D-serine is the dominant endogenous coagonist for NMDA receptor neurotoxicity in organotypic hippocampal slices

Abstract

D-serine occurs at high levels in the brain, where it is an endogenous coagonist at the "glycine site" of NMDA receptors. However, D-serine action has not been previously compared with that of endogenous glycine, and the relative importance of the two coagonists remains unclear. We now investigated the efficiencies of the two coagonists in mediating NMDA receptor neurotoxicity in organotypic hippocampal slices. Removal of endogenous D-serine from slices was achieved by pretreating the tissue with recombinant D-serine deaminase enzyme. This enzyme is several orders of magnitude more efficient than previous methods to remove D-serine. We report that complete removal of D-serine virtually abolished NMDA-elicited neurotoxicity but did not protect against kainate. Although levels of glycine were 10-fold higher than D-serine, endogenous glycine was ineffective in mediating NMDA receptor neurotoxicity. The effect of endogenous glycine could be observed only after simultaneous removal of endogenous D-serine and blockage of the glycine transporter GlyT1. Our data indicate that D-serine is the dominant coagonist for NMDA receptor-elicited neurotoxicity, mediating all cell death elicited by NMDA in organotypic slices. The results suggest an essential role for this unusual D-amino acid, with implications for the mechanism of neuronal death in the nervous system.

Figure 1.

Properties of recombinant DsdA and specific depletion of endogenous d-serine in organotypic hippocampal slices. A, SDS-PAGE analysis of 3 μg of recombinant DsdA. B, Kinetic analysis of DsdA and d-amino acid oxidase enzyme activities. C, HPLC analysis reveals specific depletion of endogenous d-serine in hippocampal organotypic slices by treatment with DsdA (10 μg/ml) for 90 min. D, Specific depletion of endogenous d-serine from conditioned culture medium by DsdA as revealed by HPLC analysis. DAAOX, d-amino acid oxidase; d-ala, d-alanine; d-ser, d-serine; L-gln, l-glutamine; L-thr, l-threonine. The results are representative of three to four experiments.

Figure 2.

Endogenous d-serine is essential for NMDA-elicited cell death in organotypic hippocampal slices. A, Control (Ctl). B, NMDA (500 μm) elicited robust cell death in all hippocampal areas as measured by PI uptake. C, Control treated with DsdA (10 μg/ml for 90 min). D, Destruction of d-serine by DsdA protected against NMDA-elicited cell death. E, NMDA plus MK-801 (30 μm) added 10 min before and during the NMDA insult. F, NMDA plus DNQX (100 μm) added 10 min before and during the NMDA insult.
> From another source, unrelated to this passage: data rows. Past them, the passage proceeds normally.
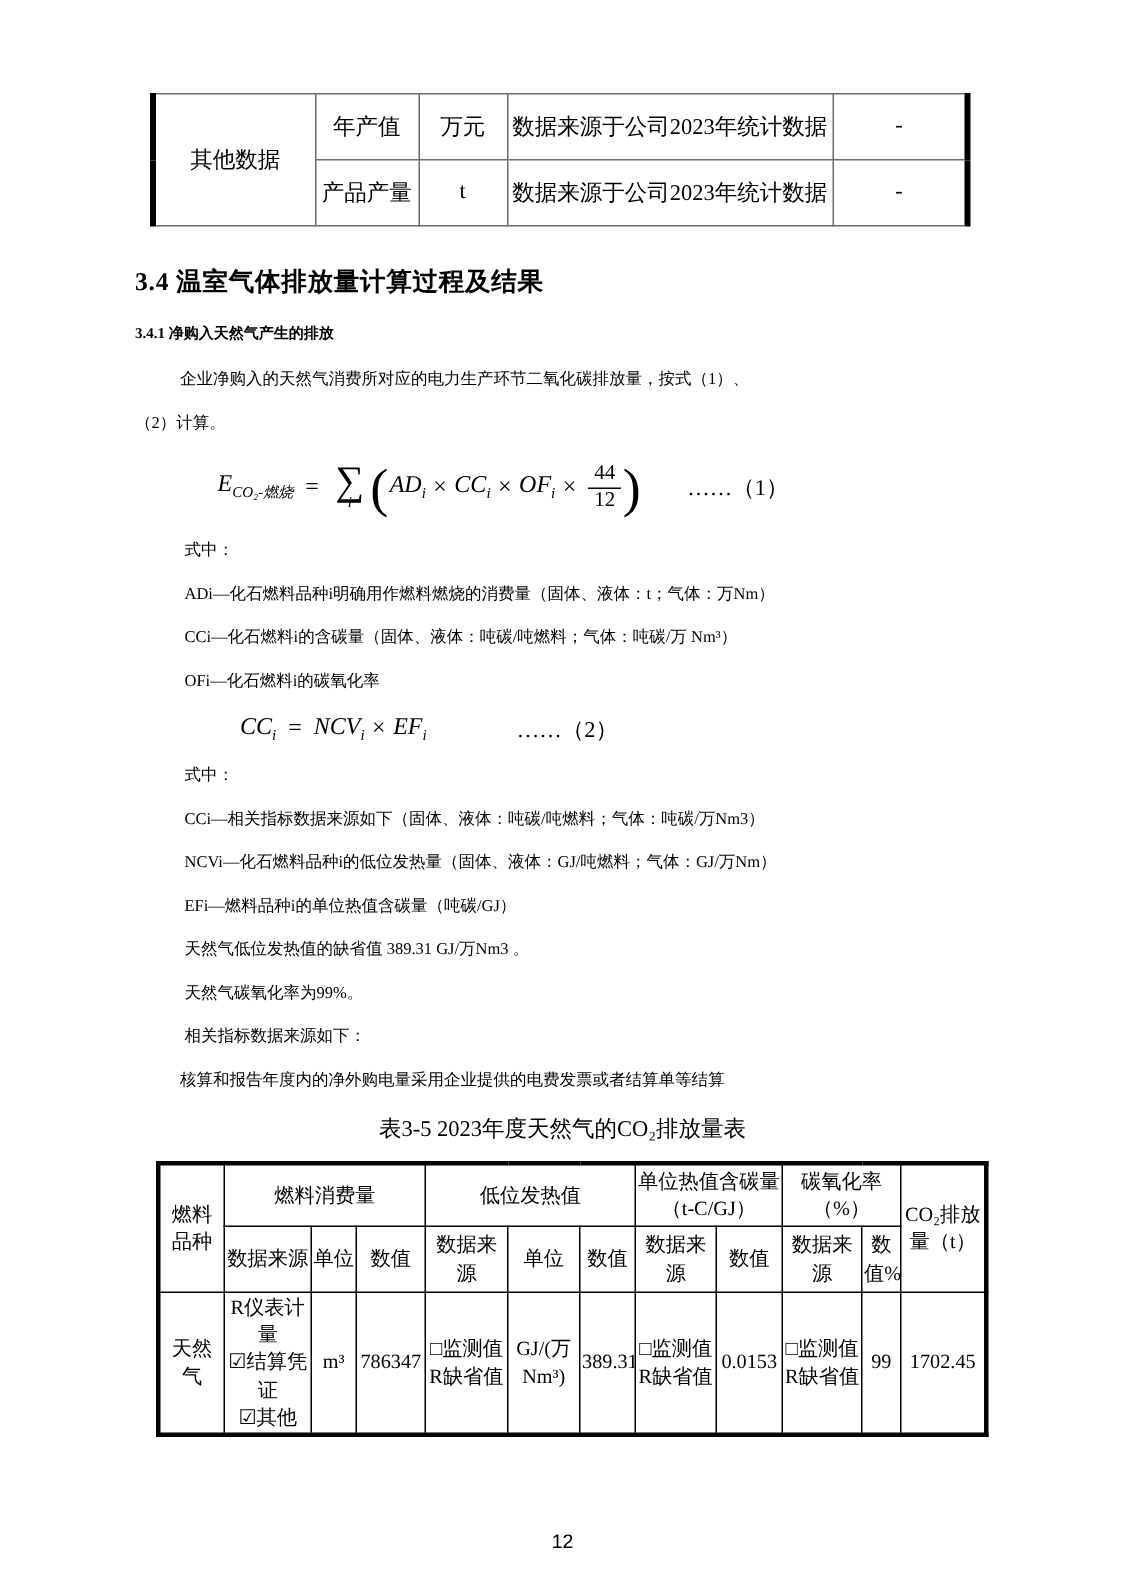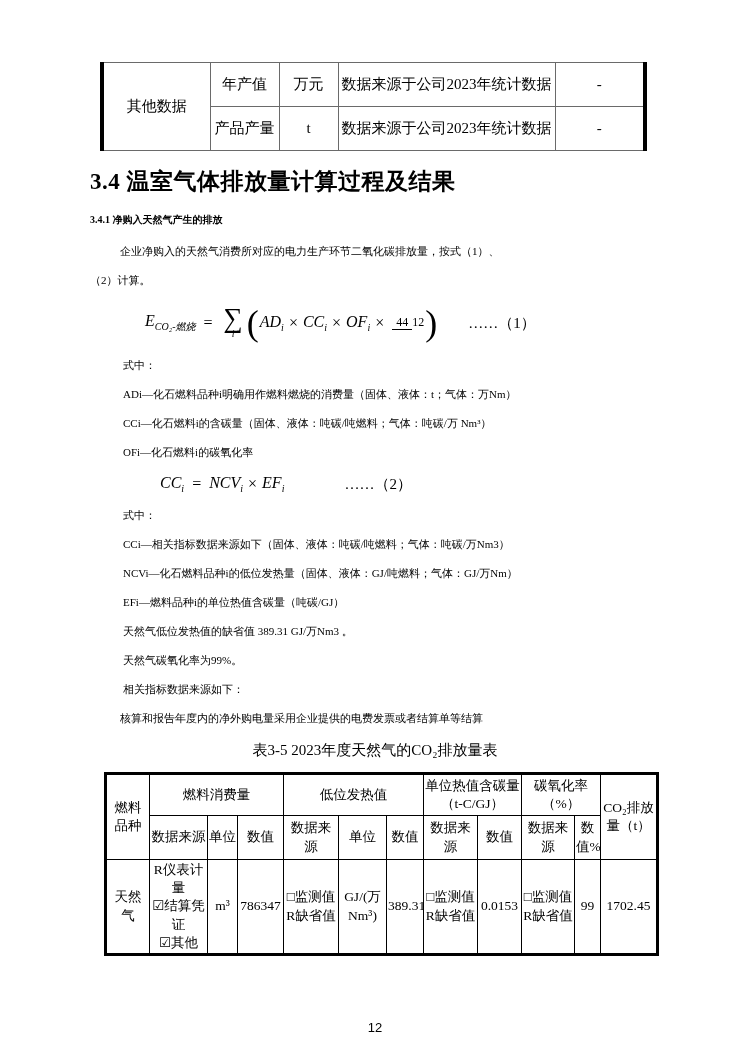--- a/index.html
+++ b/index.html
@@ -23,22 +23,22 @@
   .t1 td {
     border:1px solid #6a6a6a;
     text-align:center; vertical-align:middle;
     height:44px;
     padding:1px 0;
   }
   .t1 td.edge-l { border-left:4px solid #000; }
   .t1 td.edge-r { border-right:4px solid #000; }
   
   .h-main {
-    margin:15px 0 0 90px;
-    font-size:23px; font-weight:bold;
+    margin:25px 0 0 90px;
+    font-size:17px; font-weight:bold;
     letter-spacing:0.5px;
   }
   .h-sub {
     margin:16px 0 0 90px;
     font-size:10px; font-weight:bold;
   }
   .text { margin:10px 90px 0 90px; font-size:11px; line-height:29px; }
   .line { white-space:nowrap; }
   .ind-first { padding-left:30px; }   
   .ind-def   { padding-left:33px; }   
@@ -50,21 +50,21 @@
   .f1 { margin:3px 0 3px 145px; height:50px; }
   .f2 { margin:2px 0 2px 160px; height:30px; }
   .formula sub { font-size:10px; font-style:italic; }
   .fsub-cn { font-size:9px; font-style:italic; letter-spacing:0; }
   .feq { font-style:normal; margin:0 8px; }
   .fsigma { display:inline-flex; flex-direction:column; align-items:center; font-style:normal; margin:0 3px; }
   .fsigma .sig { font-size:27px; line-height:0.85; }
   .fsigma .sigi { font-size:10px; font-style:italic; line-height:1; }
   .fparen { font-size:36px; font-weight:300; font-style:normal; line-height:0.9; margin:0 1px; }
   .fx { font-style:normal; margin:0 5px; }
-  .ffrac { display:inline-flex; flex-direction:row; align-items:center; font-style:normal; font-size:12px; line-height:1.15; margin-left:3px; }
+  .ffrac { display:inline-flex; flex-direction:column; align-items:center; font-style:normal; font-size:14px; line-height:1.15; margin-left:3px; }
   .ffrac .fnum { border-bottom:1px solid #000; padding:0 4px; }
   .ftag { font-style:normal; margin-left:30px; font-size:15px; }
   .ftag2 { font-style:normal; margin-left:60px; font-size:15px; }
   
   .caption { margin:8px 0 0 0; text-align:center; font-size:15px; }
   .t2 {
     margin:12px 0 0 104px;
     width:552px;
     border:3px solid #000;
     font-size:13.5px;

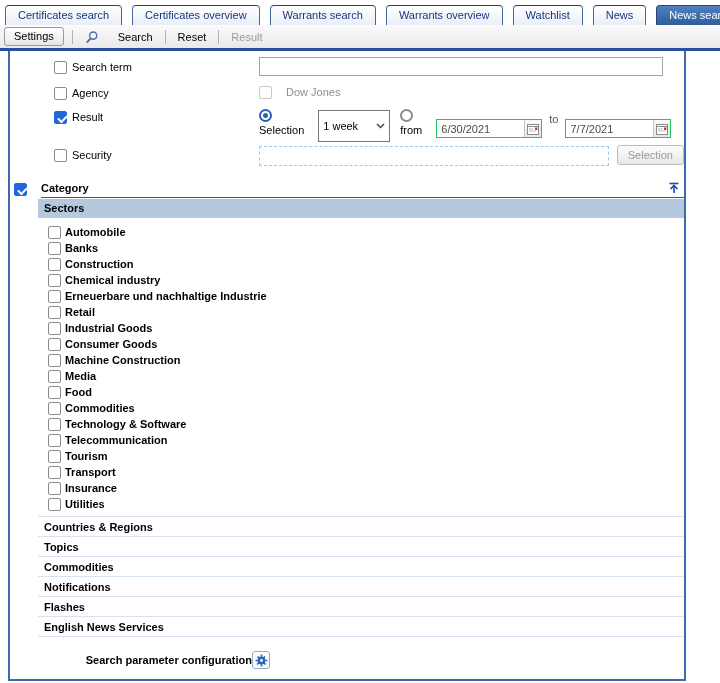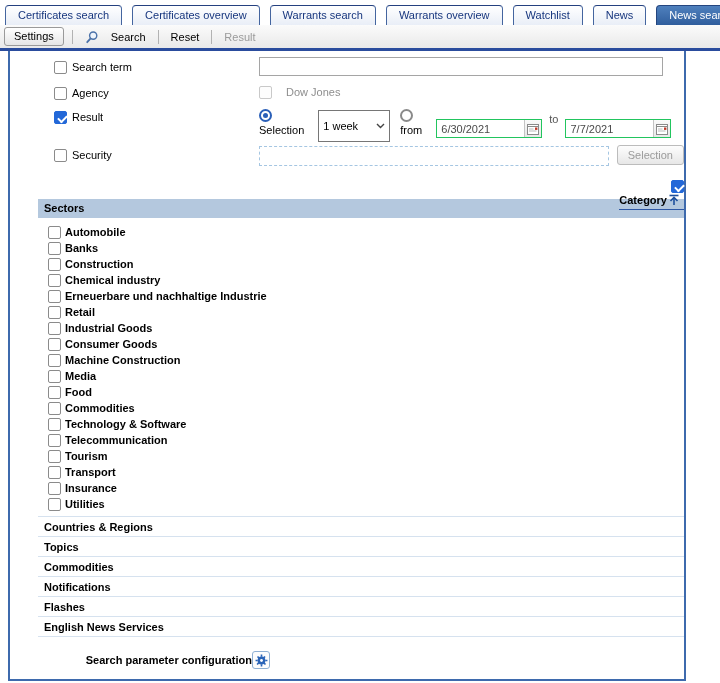--- a/index.html
+++ b/index.html
@@ -15,21 +15,21 @@
   .tab.active { background:linear-gradient(#4f80bd,#305e9d); color:#fff;
     border-color:#24457f; }
 
   
   .toolbar { height:26px; display:flex; align-items:center; gap:4px;
     padding:0 4px; background:linear-gradient(#fbfbfb,#e9e9e9);
     border-bottom:3px solid #2a4c9d; }
   .tb-btn { padding:2px 9px 3px; border:1px solid #9a9a9a; border-radius:3px;
     background:linear-gradient(#ffffff,#e6e6e6); font:inherit; cursor:default; }
   .tb-sep { width:1px; height:14px; background:#b2b2b2; margin:0 4px; }
-  .tb-item { display:flex; align-items:center; gap:12px; padding:2px 4px; }
+  .tb-item { display:flex; align-items:center; gap:19px; padding:2px 4px; }
   .tb-item.disabled { color:#9b9b9b; }
 
   
   .panel { margin-left:8px; width:678px; height:630px;
     border:2px solid #3e6aad; border-top:none; background:#fff; padding-top:6px; }
 
   
   .form-row { display:flex; align-items:flex-start; }
   .row-left { width:249px; padding-left:44px; display:flex; align-items:center; gap:5px; flex:none; }
   .row-right { flex:1; display:flex; align-items:flex-start; min-width:0; }
@@ -64,21 +64,21 @@
   .datefield .dval { flex:1; padding-left:4px; color:#4a4a4a; }
   .cal-btn { width:17px; height:17px; flex:none; background:linear-gradient(#fafafa,#e8e8e8);
     border-left:1px solid #c4c4c4; display:flex; align-items:center; justify-content:center; }
   .to-label { margin:4px 7px 0; color:#555; }
 
   .dashed-box { width:354px; height:20px; border:1px dashed #a5c6e2; margin-top:1px; }
   .sel-btn { margin-left:8px; padding:3px 10px; color:#9b9b9b; font:inherit;
     border:1px solid #bcbcbc; border-radius:3px; background:linear-gradient(#fdfdfd,#e7e7e7); }
 
   
-  .category-header { display:flex; align-items:flex-end; margin-top:5px; height:19px; padding-left:4px;flex-direction:column; }
+  .category-header { display:flex; align-items:center; margin-top:5px; height:19px; padding-left:4px; }
   .cat-inner { flex:1; margin-left:14px; display:flex; align-items:center;
     justify-content:space-between; border-bottom:1px solid #2d57a5; padding:0 3px 3px 0; height:17px; }
   .cat-label { font-weight:bold; }
   .collapse-btn { width:14px; height:13px; display:flex; align-items:center; justify-content:center; }
 
   .cat-content { margin-left:28px; }
   .sec-header { background:#b4c8de; font-weight:bold; padding:3px 6px; height:19px; }
   .sector-list { padding:6px 0 4px 10px; }
   .sector-item { height:16px; display:flex; align-items:center; gap:4px;font-weight:bold; }
   .section-rows .section-row { font-weight:bold; height:20px; padding:4px 6px 0;

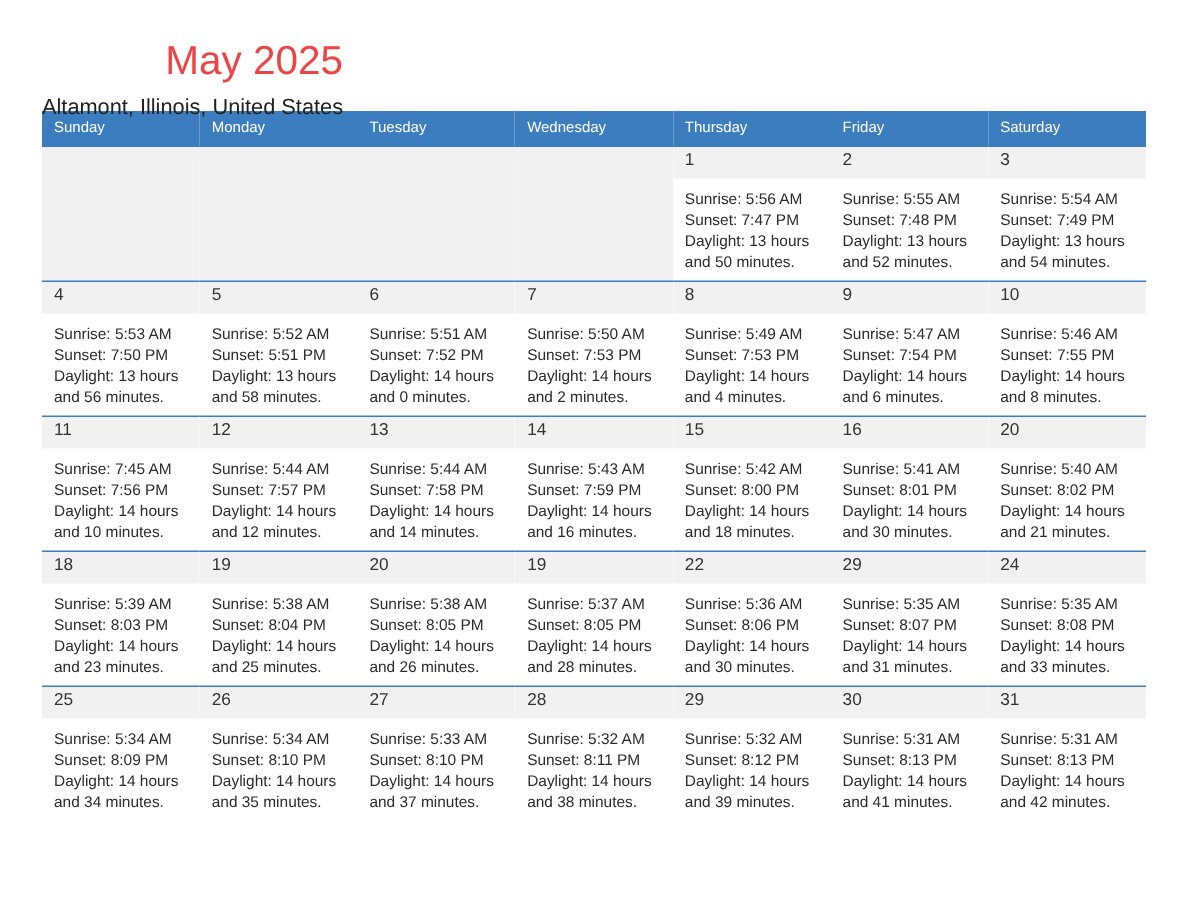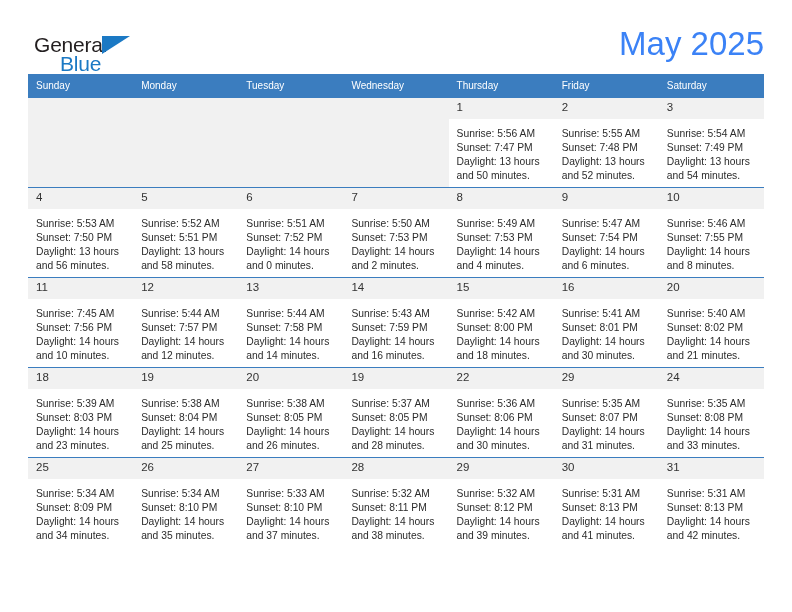--- a/index.html
+++ b/index.html
@@ -66,22 +66,22 @@
     height: 0;
     border-left: 28px solid #1b79c4;
     border-bottom: 18px solid transparent;
   }
 
   .title-block {
     text-align: right;
     padding-top: 0px;
   }
   .month-title {
-    font-size: 33px;
-    color: #3b82f6;
+    font-size: 27px;
+    color: #ef4444;
     line-height: 1.08;
     white-space: nowrap;
   }
   .location {
     font-size: 14.5px;
     color: #222222;
     margin-top: 9px;
     white-space: nowrap;
   }
 
@@ -140,28 +140,24 @@
     white-space: normal;
   }
 </style>
 </head>
 <body>
 
 <div class="page">
 
   <div class="header">
 
-    <div class="logo">
-      <span class="logo-general">General</span>
-      <span class="logo-triangle"></span>
-      <span class="logo-blue">Blue</span>
-    </div>
 
     <div class="title-block">
       <div class="month-title">May 2025</div>
+      <div class="location">Altamont, Illinois, United States</div>
     </div>
 
   </div>
 
   <table class="calendar">
     <thead>
       <tr class="dow-row">
         <th>Sunday</th>
         <th>Monday</th>
         <th>Tuesday</th>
G, Densitometric analysis of PI uptake and reversal of DsdA effect by addition of 1 mm glycine (Gly). The values were expressed as a percentage PI uptake relative to that observed with excess l-glutamate (10 mm). The results are average ± SEM of 4-12 experiments done in quadruplicates. ^***p < 0.001, different from NMDA insult (n = 12).

Figure 3.

Endogenous d-serine is not required for kainate-elicited cell death. Conditions were as in Figure 2, except that neurotoxicity was induced by incubation with kainate (100 μm) instead of NMDA. A, Kainate insult. B, Kainate plus DsdA. C, Kainate plus 100 μm DNQX. D, Kainate plus 30 μm MK-801. E, Densitometric analysis of kainate-elicited neurotoxicity. Ctl, Control. The results are average ± SEM of six experiments done in triplicates from a different slice preparation. ^***p < 0.001, different from kainate insult.

Figure 4.

Glycine dependence for NMDA neurotoxicity in the absence of d-serine and potentiation by GlyT1 inhibitor. A-D, Effect of glycine (Gly) in NMDA-elicited neurotoxicity in the absence of endogenous d-serine. Slices were pretreated with DsdA (10 μg/ml for 90 min) and exposed to 500 μm NMDA as described in Figure 2. Basal glycine (A) accounted for ∼20 μm, as measured by HPLC. Exogenous glycine (20, 60, and 130 μm) were added in B, C, and D, giving the total glycine values of 40, 80, and 150 μm, respectively. E, Percentage of maximal PI uptake as a function of medium glycine concentration in slices pretreated with DsdA and exposed to NMDA. F, Effect of GlyT1 inhibitor on NMDA-elicited neurotoxicity in the absence or presence of DsdA. NFPS (1 μm) was present 30 min before and during NMDA insult. Ctl, Control. ^**p < 0.01, significant difference.